Activity:
Should any entry include an image, skip the image and copy the entry exactly.

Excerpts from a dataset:
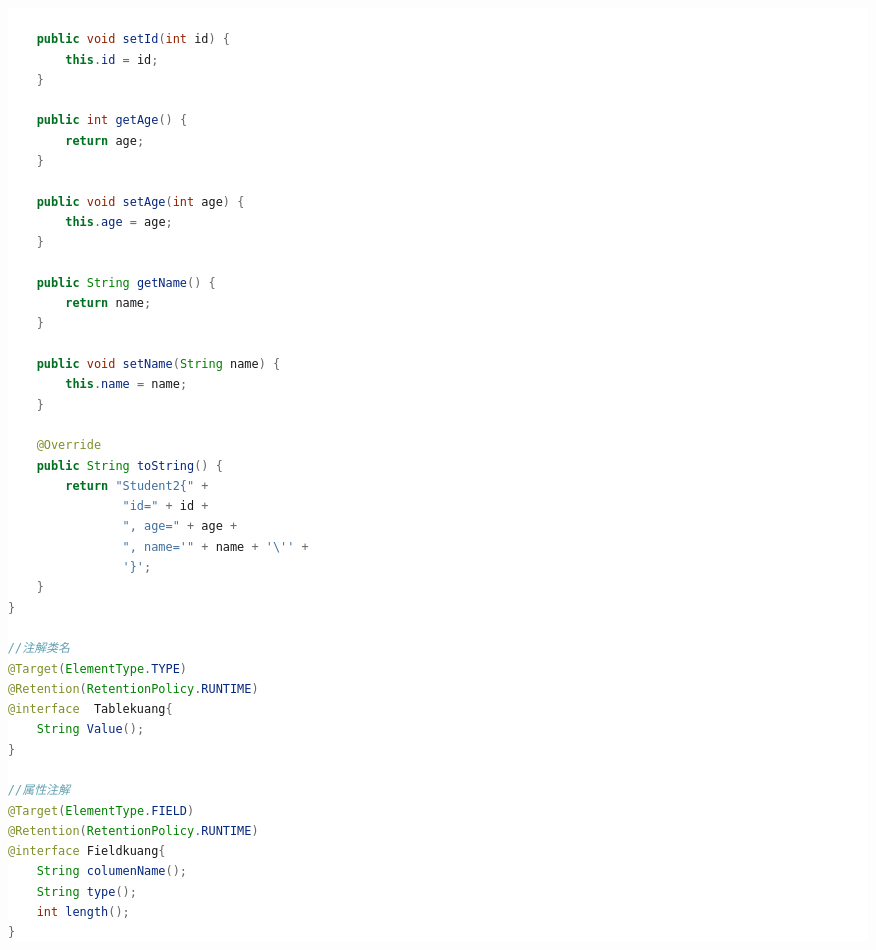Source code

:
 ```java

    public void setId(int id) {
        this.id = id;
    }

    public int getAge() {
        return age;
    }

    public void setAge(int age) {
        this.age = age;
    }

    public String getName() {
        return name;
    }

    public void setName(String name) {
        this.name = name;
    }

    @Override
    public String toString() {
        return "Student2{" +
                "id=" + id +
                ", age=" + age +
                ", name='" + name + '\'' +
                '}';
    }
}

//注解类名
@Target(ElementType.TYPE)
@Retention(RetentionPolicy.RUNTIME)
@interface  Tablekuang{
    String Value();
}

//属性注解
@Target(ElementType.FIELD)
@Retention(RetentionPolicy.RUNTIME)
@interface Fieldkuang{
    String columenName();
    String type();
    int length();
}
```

Your response:
Source code

:
 ```java

    public void setId(int id) {
        this.id = id;
    }

    public int getAge() {
        return age;
    }

    public void setAge(int age) {
        this.age = age;
    }

    public String getName() {
        return name;
    }

    public void setName(String name) {
        this.name = name;
    }

    @Override
    public String toString() {
        return "Student2{" +
                "id=" + id +
                ", age=" + age +
                ", name='" + name + '\'' +
                '}';
    }
}

//注解类名
@Target(ElementType.TYPE)
@Retention(RetentionPolicy.RUNTIME)
@interface  Tablekuang{
    String Value();
}

//属性注解
@Target(ElementType.FIELD)
@Retention(RetentionPolicy.RUNTIME)
@interface Fieldkuang{
    String columenName();
    String type();
    int length();
}
```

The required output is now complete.